Leaving out all pictures, restate word for word the lines from the one with "对于大规模部署，使用 FortiManager 进行集中管" through the last line of the entries.

*** ENTRIES SUPPLIED ***

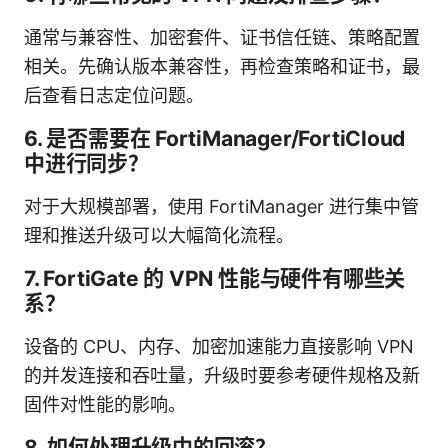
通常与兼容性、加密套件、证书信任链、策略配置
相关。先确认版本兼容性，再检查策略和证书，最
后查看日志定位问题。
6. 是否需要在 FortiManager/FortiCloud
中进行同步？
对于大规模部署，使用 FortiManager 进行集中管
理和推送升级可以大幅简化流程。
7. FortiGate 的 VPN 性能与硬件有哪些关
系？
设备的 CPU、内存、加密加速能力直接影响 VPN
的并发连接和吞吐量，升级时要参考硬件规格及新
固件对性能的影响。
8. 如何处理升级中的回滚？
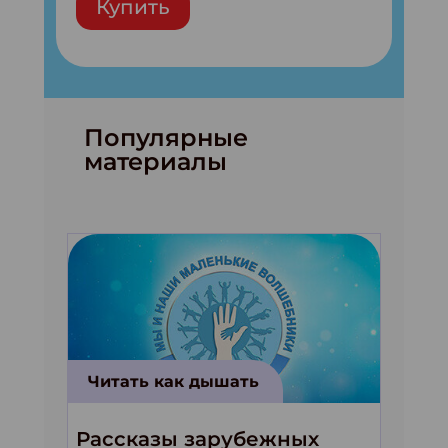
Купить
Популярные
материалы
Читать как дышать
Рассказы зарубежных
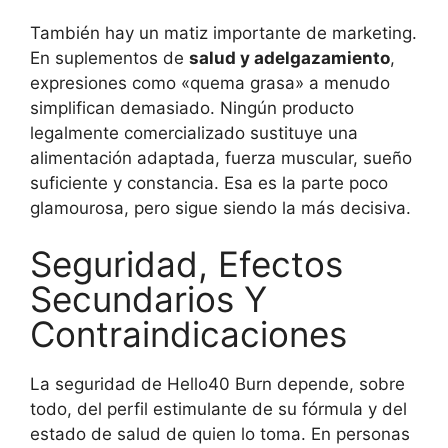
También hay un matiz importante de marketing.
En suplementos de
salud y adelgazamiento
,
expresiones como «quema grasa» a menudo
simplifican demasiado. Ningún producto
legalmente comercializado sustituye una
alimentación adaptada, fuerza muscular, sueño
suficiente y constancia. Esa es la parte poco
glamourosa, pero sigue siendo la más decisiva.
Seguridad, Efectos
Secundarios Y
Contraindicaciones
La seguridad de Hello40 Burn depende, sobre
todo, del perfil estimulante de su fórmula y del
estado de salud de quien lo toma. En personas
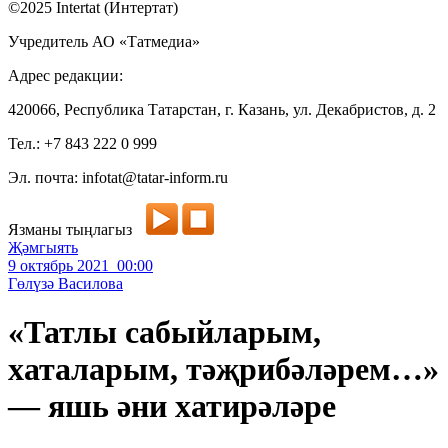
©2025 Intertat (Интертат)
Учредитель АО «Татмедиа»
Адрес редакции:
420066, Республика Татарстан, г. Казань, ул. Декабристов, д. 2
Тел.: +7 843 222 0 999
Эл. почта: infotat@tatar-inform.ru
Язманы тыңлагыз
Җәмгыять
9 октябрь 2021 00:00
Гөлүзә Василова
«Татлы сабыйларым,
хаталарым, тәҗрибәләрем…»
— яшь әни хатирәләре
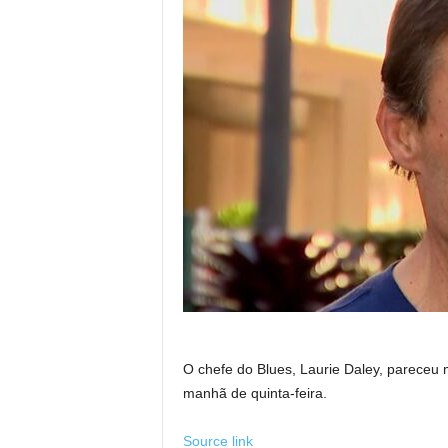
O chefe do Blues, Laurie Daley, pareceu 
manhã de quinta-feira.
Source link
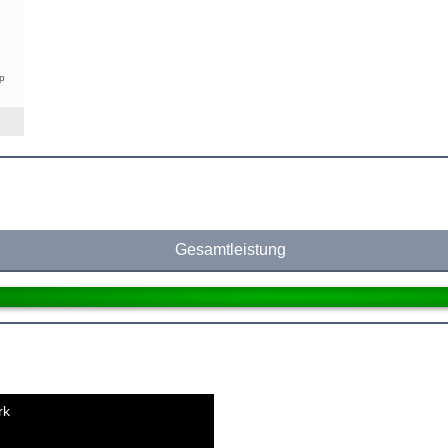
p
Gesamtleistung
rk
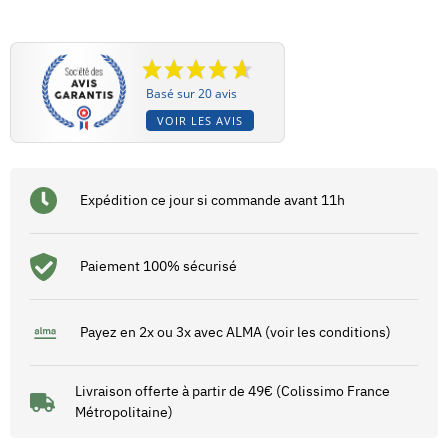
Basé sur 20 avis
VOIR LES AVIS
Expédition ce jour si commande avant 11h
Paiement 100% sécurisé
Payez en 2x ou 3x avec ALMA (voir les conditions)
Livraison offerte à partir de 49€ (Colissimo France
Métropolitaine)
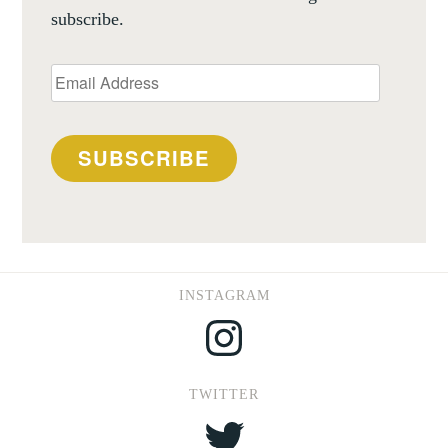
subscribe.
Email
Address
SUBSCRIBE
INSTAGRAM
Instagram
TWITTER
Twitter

*** End of ENTRIES SUPPLIED ***

_REPLY:_
对于大规模部署，使用 FortiManager 进行集中管
理和推送升级可以大幅简化流程。
7. FortiGate 的 VPN 性能与硬件有哪些关
系？
设备的 CPU、内存、加密加速能力直接影响 VPN
的并发连接和吞吐量，升级时要参考硬件规格及新
固件对性能的影响。
8. 如何处理升级中的回滚？
Купить
Популярные
материалы
Читать как дышать
Рассказы зарубежных
También hay un matiz importante de marketing.
En suplementos de
salud y adelgazamiento
,
expresiones como «quema grasa» a menudo
simplifican demasiado. Ningún producto
legalmente comercializado sustituye una
alimentación adaptada, fuerza muscular, sueño
suficiente y constancia. Esa es la parte poco
glamourosa, pero sigue siendo la más decisiva.
Seguridad, Efectos
Secundarios Y
Contraindicaciones
La seguridad de Hello40 Burn depende, sobre
todo, del perfil estimulante de su fórmula y del
estado de salud de quien lo toma. En personas
©2025 Intertat (Интертат)
Учредитель АО «Татмедиа»
Адрес редакции:
420066, Республика Татарстан, г. Казань, ул. Декабристов, д. 2
Тел.: +7 843 222 0 999
Эл. почта: infotat@tatar-inform.ru
Язманы тыңлагыз
Җәмгыять
9 октябрь 2021 00:00
Гөлүзә Василова
«Татлы сабыйларым,
хаталарым, тәҗрибәләрем…»
— яшь әни хатирәләре
O chefe do Blues, Laurie Daley, pareceu 
manhã de quinta-feira.
Source link
p
Gesamtleistung
rk
Basé sur 20 avis
VOIR LES AVIS
Expédition ce jour si commande avant 11h
Paiement 100% sécurisé
Payez en 2x ou 3x avec ALMA (voir les conditions)
Livraison offerte à partir de 49€ (Colissimo France
Métropolitaine)
subscribe.
Email
Address
SUBSCRIBE
INSTAGRAM
Instagram
TWITTER
Twitter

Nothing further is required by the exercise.